TASK PROMPT -> Beginning with the line containing "Returns the type" and going on through the line containing "### Chain of reasoning", the lines below are to be returned exactly, pictures excluded and nothing added.

THE RECORDS ->
------------------------------

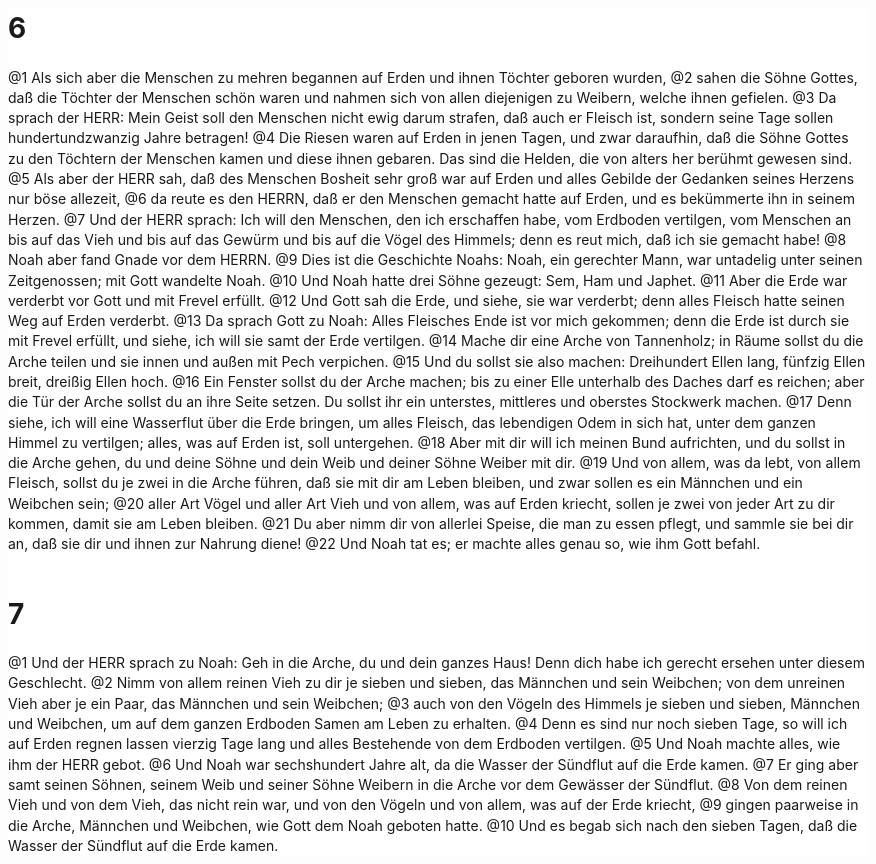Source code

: # 6 
@1 Als sich aber die Menschen zu mehren begannen auf Erden und ihnen Töchter geboren wurden, 
@2 sahen die Söhne Gottes, daß die Töchter der Menschen schön waren und nahmen sich von allen diejenigen zu Weibern, welche ihnen gefielen. 
@3 Da sprach der HERR: Mein Geist soll den Menschen nicht ewig darum strafen, daß auch er Fleisch ist, sondern seine Tage sollen hundertundzwanzig Jahre betragen! 
@4 Die Riesen waren auf Erden in jenen Tagen, und zwar daraufhin, daß die Söhne Gottes zu den Töchtern der Menschen kamen und diese ihnen gebaren. Das sind die Helden, die von alters her berühmt gewesen sind. 
@5 Als aber der HERR sah, daß des Menschen Bosheit sehr groß war auf Erden und alles Gebilde der Gedanken seines Herzens nur böse allezeit, 
@6 da reute es den HERRN, daß er den Menschen gemacht hatte auf Erden, und es bekümmerte ihn in seinem Herzen. 
@7 Und der HERR sprach: Ich will den Menschen, den ich erschaffen habe, vom Erdboden vertilgen, vom Menschen an bis auf das Vieh und bis auf das Gewürm und bis auf die Vögel des Himmels; denn es reut mich, daß ich sie gemacht habe! 
@8 Noah aber fand Gnade vor dem HERRN. 
@9 Dies ist die Geschichte Noahs: Noah, ein gerechter Mann, war untadelig unter seinen Zeitgenossen; mit Gott wandelte Noah. 
@10 Und Noah hatte drei Söhne gezeugt: Sem, Ham und Japhet. 
@11 Aber die Erde war verderbt vor Gott und mit Frevel erfüllt. 
@12 Und Gott sah die Erde, und siehe, sie war verderbt; denn alles Fleisch hatte seinen Weg auf Erden verderbt. 
@13 Da sprach Gott zu Noah: Alles Fleisches Ende ist vor mich gekommen; denn die Erde ist durch sie mit Frevel erfüllt, und siehe, ich will sie samt der Erde vertilgen. 
@14 Mache dir eine Arche von Tannenholz; in Räume sollst du die Arche teilen und sie innen und außen mit Pech verpichen. 
@15 Und du sollst sie also machen: Dreihundert Ellen lang, fünfzig Ellen breit, dreißig Ellen hoch. 
@16 Ein Fenster sollst du der Arche machen; bis zu einer Elle unterhalb des Daches darf es reichen; aber die Tür der Arche sollst du an ihre Seite setzen. Du sollst ihr ein unterstes, mittleres und oberstes Stockwerk machen. 
@17 Denn siehe, ich will eine Wasserflut über die Erde bringen, um alles Fleisch, das lebendigen Odem in sich hat, unter dem ganzen Himmel zu vertilgen; alles, was auf Erden ist, soll untergehen. 
@18 Aber mit dir will ich meinen Bund aufrichten, und du sollst in die Arche gehen, du und deine Söhne und dein Weib und deiner Söhne Weiber mit dir. 
@19 Und von allem, was da lebt, von allem Fleisch, sollst du je zwei in die Arche führen, daß sie mit dir am Leben bleiben, und zwar sollen es ein Männchen und ein Weibchen sein; 
@20 aller Art Vögel und aller Art Vieh und von allem, was auf Erden kriecht, sollen je zwei von jeder Art zu dir kommen, damit sie am Leben bleiben. 
@21 Du aber nimm dir von allerlei Speise, die man zu essen pflegt, und sammle sie bei dir an, daß sie dir und ihnen zur Nahrung diene! 
@22 Und Noah tat es; er machte alles genau so, wie ihm Gott befahl. 

# 7 
@1 Und der HERR sprach zu Noah: Geh in die Arche, du und dein ganzes Haus! Denn dich habe ich gerecht ersehen unter diesem Geschlecht. 
@2 Nimm von allem reinen Vieh zu dir je sieben und sieben, das Männchen und sein Weibchen; von dem unreinen Vieh aber je ein Paar, das Männchen und sein Weibchen; 
@3 auch von den Vögeln des Himmels je sieben und sieben, Männchen und Weibchen, um auf dem ganzen Erdboden Samen am Leben zu erhalten. 
@4 Denn es sind nur noch sieben Tage, so will ich auf Erden regnen lassen vierzig Tage lang und alles Bestehende von dem Erdboden vertilgen. 
@5 Und Noah machte alles, wie ihm der HERR gebot. 
@6 Und Noah war sechshundert Jahre alt, da die Wasser der Sündflut auf die Erde kamen. 
@7 Er ging aber samt seinen Söhnen, seinem Weib und seiner Söhne Weibern in die Arche vor dem Gewässer der Sündflut. 
@8 Von dem reinen Vieh und von dem Vieh, das nicht rein war, und von den Vögeln und von allem, was auf der Erde kriecht, 
@9 gingen paarweise in die Arche, Männchen und Weibchen, wie Gott dem Noah geboten hatte. 
@10 Und es begab sich nach den sieben Tagen, daß die Wasser der Sündflut auf die Erde kamen. 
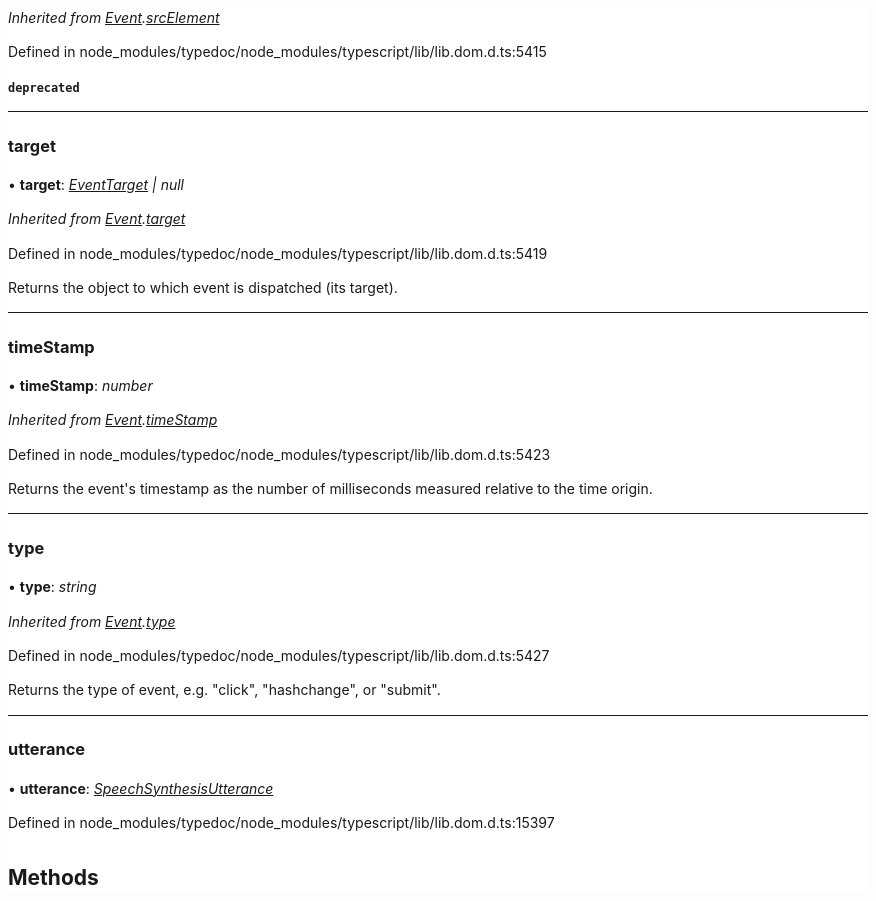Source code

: *Inherited from [Event](_node_modules_typedoc_node_modules_typescript_lib_lib_dom_d_.event.md).[srcElement](_node_modules_typedoc_node_modules_typescript_lib_lib_dom_d_.event.md#srcelement)*

Defined in node_modules/typedoc/node_modules/typescript/lib/lib.dom.d.ts:5415

**`deprecated`** 

___

###  target

• **target**: *[EventTarget](_node_modules_typedoc_node_modules_typescript_lib_lib_dom_d_.eventtarget.md) | null*

*Inherited from [Event](_node_modules_typedoc_node_modules_typescript_lib_lib_dom_d_.event.md).[target](_node_modules_typedoc_node_modules_typescript_lib_lib_dom_d_.event.md#target)*

Defined in node_modules/typedoc/node_modules/typescript/lib/lib.dom.d.ts:5419

Returns the object to which event is dispatched (its target).

___

###  timeStamp

• **timeStamp**: *number*

*Inherited from [Event](_node_modules_typedoc_node_modules_typescript_lib_lib_dom_d_.event.md).[timeStamp](_node_modules_typedoc_node_modules_typescript_lib_lib_dom_d_.event.md#timestamp)*

Defined in node_modules/typedoc/node_modules/typescript/lib/lib.dom.d.ts:5423

Returns the event's timestamp as the number of milliseconds measured relative to the time origin.

___

###  type

• **type**: *string*

*Inherited from [Event](_node_modules_typedoc_node_modules_typescript_lib_lib_dom_d_.event.md).[type](_node_modules_typedoc_node_modules_typescript_lib_lib_dom_d_.event.md#type)*

Defined in node_modules/typedoc/node_modules/typescript/lib/lib.dom.d.ts:5427

Returns the type of event, e.g. "click", "hashchange", or "submit".

___

###  utterance

• **utterance**: *[SpeechSynthesisUtterance](_node_modules_typedoc_node_modules_typescript_lib_lib_dom_d_.speechsynthesisutterance.md)*

Defined in node_modules/typedoc/node_modules/typescript/lib/lib.dom.d.ts:15397

## Methods
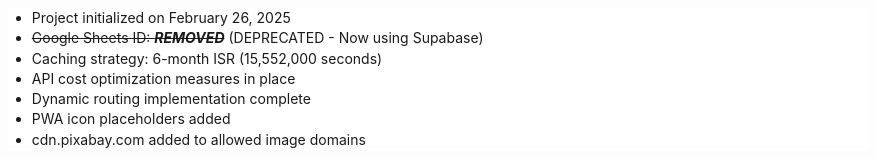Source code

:   - Project initialized on February 26, 2025
  - ~~Google Sheets ID: ***REMOVED***~~ (DEPRECATED - Now using Supabase)
  - Caching strategy: 6-month ISR (15,552,000 seconds)
  - API cost optimization measures in place
  - Dynamic routing implementation complete
  - PWA icon placeholders added
  - cdn.pixabay.com added to allowed image domains

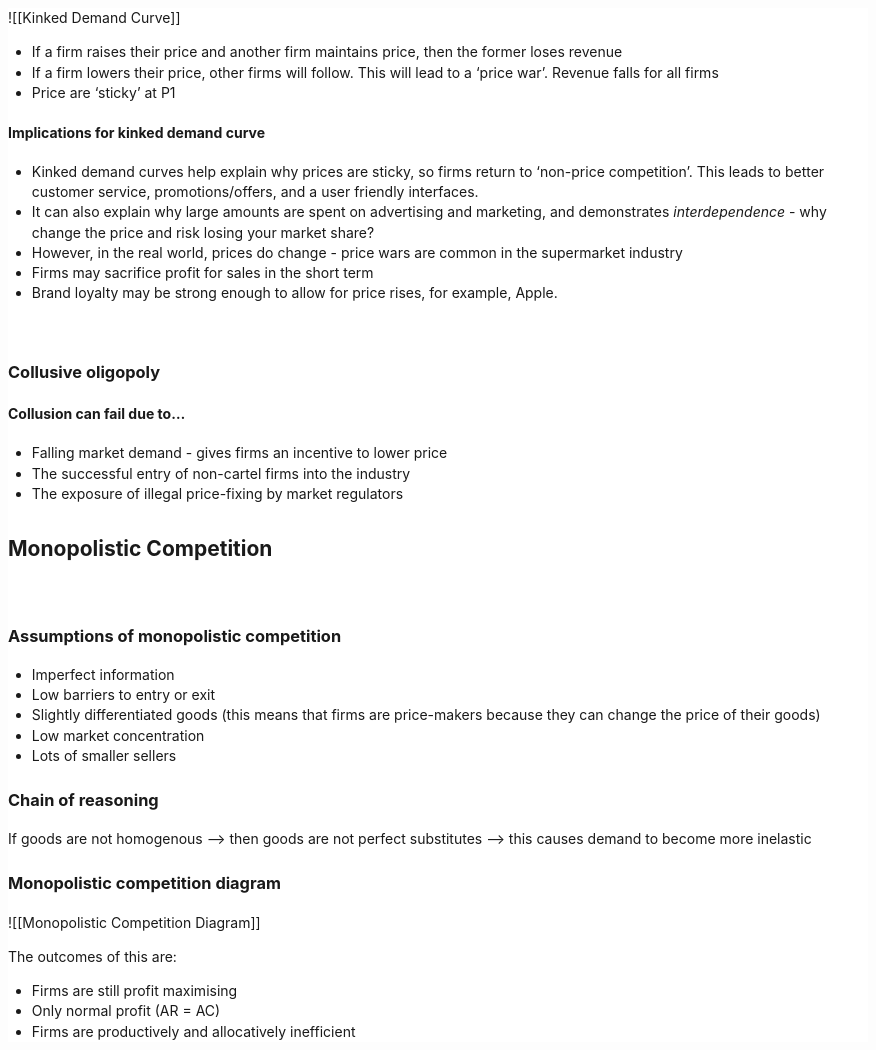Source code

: ![[Kinked Demand Curve]]


- If a firm raises their price and another firm maintains price, then the former loses revenue
- If a firm lowers their price, other firms will follow. This will lead to a ‘price war’. Revenue falls for all firms
- Price are ‘sticky’ at P1

#### Implications for kinked demand curve

- Kinked demand curves help explain why prices are sticky, so firms return to ‘non-price competition’. This leads to better customer service, promotions/offers, and a user friendly interfaces.
- It can also explain why large amounts are spent on advertising and marketing, and demonstrates *interdependence* - why change the price and risk losing your market share?
- However, in the real world, prices do change - price wars are common in the supermarket industry
- Firms may sacrifice profit for sales in the short term
- Brand loyalty may be strong enough to allow for price rises, for example, Apple.

</br>

### Collusive oligopoly

#### Collusion can fail due to…

- Falling market demand - gives firms an incentive to lower price
- The successful entry of non-cartel firms into the industry
- The exposure of illegal price-fixing by market regulators


## Monopolistic Competition
</br>

### Assumptions of monopolistic competition

- Imperfect information
- Low barriers to entry or exit
- Slightly differentiated goods (this means that firms are price-makers because they can change the price of their goods)
- Low market concentration
- Lots of smaller sellers

### Chain of reasoning

If goods are not homogenous —> then goods are not perfect substitutes —> this causes demand to become more inelastic

### Monopolistic competition diagram

![[Monopolistic Competition Diagram]]

The outcomes of this are:

- Firms are still profit maximising
- Only normal profit (AR = AC)
- Firms are productively and allocatively inefficient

------------------------------

ANSWER SECTION ->
Returns the type of event, e.g. "click", "hashchange", or "submit".

___

###  utterance

• **utterance**: *[SpeechSynthesisUtterance](_node_modules_typedoc_node_modules_typescript_lib_lib_dom_d_.speechsynthesisutterance.md)*

Defined in node_modules/typedoc/node_modules/typescript/lib/lib.dom.d.ts:15397

## Methods
Source code

:   - Project initialized on February 26, 2025
  - ~~Google Sheets ID: ***REMOVED***~~ (DEPRECATED - Now using Supabase)
  - Caching strategy: 6-month ISR (15,552,000 seconds)
  - API cost optimization measures in place
  - Dynamic routing implementation complete
  - PWA icon placeholders added
  - cdn.pixabay.com added to allowed image domains

Source code

: ![[Kinked Demand Curve]]


- If a firm raises their price and another firm maintains price, then the former loses revenue
- If a firm lowers their price, other firms will follow. This will lead to a ‘price war’. Revenue falls for all firms
- Price are ‘sticky’ at P1

#### Implications for kinked demand curve

- Kinked demand curves help explain why prices are sticky, so firms return to ‘non-price competition’. This leads to better customer service, promotions/offers, and a user friendly interfaces.
- It can also explain why large amounts are spent on advertising and marketing, and demonstrates *interdependence* - why change the price and risk losing your market share?
- However, in the real world, prices do change - price wars are common in the supermarket industry
- Firms may sacrifice profit for sales in the short term
- Brand loyalty may be strong enough to allow for price rises, for example, Apple.

</br>

### Collusive oligopoly

#### Collusion can fail due to…

- Falling market demand - gives firms an incentive to lower price
- The successful entry of non-cartel firms into the industry
- The exposure of illegal price-fixing by market regulators


## Monopolistic Competition
</br>

### Assumptions of monopolistic competition

- Imperfect information
- Low barriers to entry or exit
- Slightly differentiated goods (this means that firms are price-makers because they can change the price of their goods)
- Low market concentration
- Lots of smaller sellers

### Chain of reasoning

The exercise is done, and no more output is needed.